Given records:
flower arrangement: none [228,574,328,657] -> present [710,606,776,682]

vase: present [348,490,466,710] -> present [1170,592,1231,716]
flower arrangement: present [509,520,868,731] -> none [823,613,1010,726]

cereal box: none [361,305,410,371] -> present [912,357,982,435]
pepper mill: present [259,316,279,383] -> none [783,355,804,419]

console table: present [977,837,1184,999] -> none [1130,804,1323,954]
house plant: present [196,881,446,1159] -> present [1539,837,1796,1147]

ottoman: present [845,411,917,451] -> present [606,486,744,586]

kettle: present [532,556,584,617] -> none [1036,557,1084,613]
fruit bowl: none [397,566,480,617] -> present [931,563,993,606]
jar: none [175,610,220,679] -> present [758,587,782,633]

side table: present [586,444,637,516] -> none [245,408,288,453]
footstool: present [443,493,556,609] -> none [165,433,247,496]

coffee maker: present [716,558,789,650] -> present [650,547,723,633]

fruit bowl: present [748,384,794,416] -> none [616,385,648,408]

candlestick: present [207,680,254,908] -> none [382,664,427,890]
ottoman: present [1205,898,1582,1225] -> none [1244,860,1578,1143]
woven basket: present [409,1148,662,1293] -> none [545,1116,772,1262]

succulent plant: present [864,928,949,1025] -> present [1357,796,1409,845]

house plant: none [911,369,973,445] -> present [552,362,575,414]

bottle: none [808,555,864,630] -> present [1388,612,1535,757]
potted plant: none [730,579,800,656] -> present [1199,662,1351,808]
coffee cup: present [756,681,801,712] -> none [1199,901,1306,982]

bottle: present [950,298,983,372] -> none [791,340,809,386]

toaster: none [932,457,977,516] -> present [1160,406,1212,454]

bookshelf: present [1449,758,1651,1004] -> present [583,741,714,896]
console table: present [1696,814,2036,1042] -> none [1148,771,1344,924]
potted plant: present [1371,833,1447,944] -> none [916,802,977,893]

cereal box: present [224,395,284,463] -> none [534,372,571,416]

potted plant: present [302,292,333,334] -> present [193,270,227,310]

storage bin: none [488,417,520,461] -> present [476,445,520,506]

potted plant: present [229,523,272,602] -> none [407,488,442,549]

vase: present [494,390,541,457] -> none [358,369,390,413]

Instructions for the task: In full and exactly, transcribe the material above.

Reply:
flower arrangement: none [228,574,328,657] -> present [710,606,776,682]

vase: present [348,490,466,710] -> present [1170,592,1231,716]
flower arrangement: present [509,520,868,731] -> none [823,613,1010,726]

cereal box: none [361,305,410,371] -> present [912,357,982,435]
pepper mill: present [259,316,279,383] -> none [783,355,804,419]

console table: present [977,837,1184,999] -> none [1130,804,1323,954]
house plant: present [196,881,446,1159] -> present [1539,837,1796,1147]

ottoman: present [845,411,917,451] -> present [606,486,744,586]

kettle: present [532,556,584,617] -> none [1036,557,1084,613]
fruit bowl: none [397,566,480,617] -> present [931,563,993,606]
jar: none [175,610,220,679] -> present [758,587,782,633]

side table: present [586,444,637,516] -> none [245,408,288,453]
footstool: present [443,493,556,609] -> none [165,433,247,496]

coffee maker: present [716,558,789,650] -> present [650,547,723,633]

fruit bowl: present [748,384,794,416] -> none [616,385,648,408]

candlestick: present [207,680,254,908] -> none [382,664,427,890]
ottoman: present [1205,898,1582,1225] -> none [1244,860,1578,1143]
woven basket: present [409,1148,662,1293] -> none [545,1116,772,1262]

succulent plant: present [864,928,949,1025] -> present [1357,796,1409,845]

house plant: none [911,369,973,445] -> present [552,362,575,414]

bottle: none [808,555,864,630] -> present [1388,612,1535,757]
potted plant: none [730,579,800,656] -> present [1199,662,1351,808]
coffee cup: present [756,681,801,712] -> none [1199,901,1306,982]

bottle: present [950,298,983,372] -> none [791,340,809,386]

toaster: none [932,457,977,516] -> present [1160,406,1212,454]

bookshelf: present [1449,758,1651,1004] -> present [583,741,714,896]
console table: present [1696,814,2036,1042] -> none [1148,771,1344,924]
potted plant: present [1371,833,1447,944] -> none [916,802,977,893]

cereal box: present [224,395,284,463] -> none [534,372,571,416]

potted plant: present [302,292,333,334] -> present [193,270,227,310]

storage bin: none [488,417,520,461] -> present [476,445,520,506]

potted plant: present [229,523,272,602] -> none [407,488,442,549]

vase: present [494,390,541,457] -> none [358,369,390,413]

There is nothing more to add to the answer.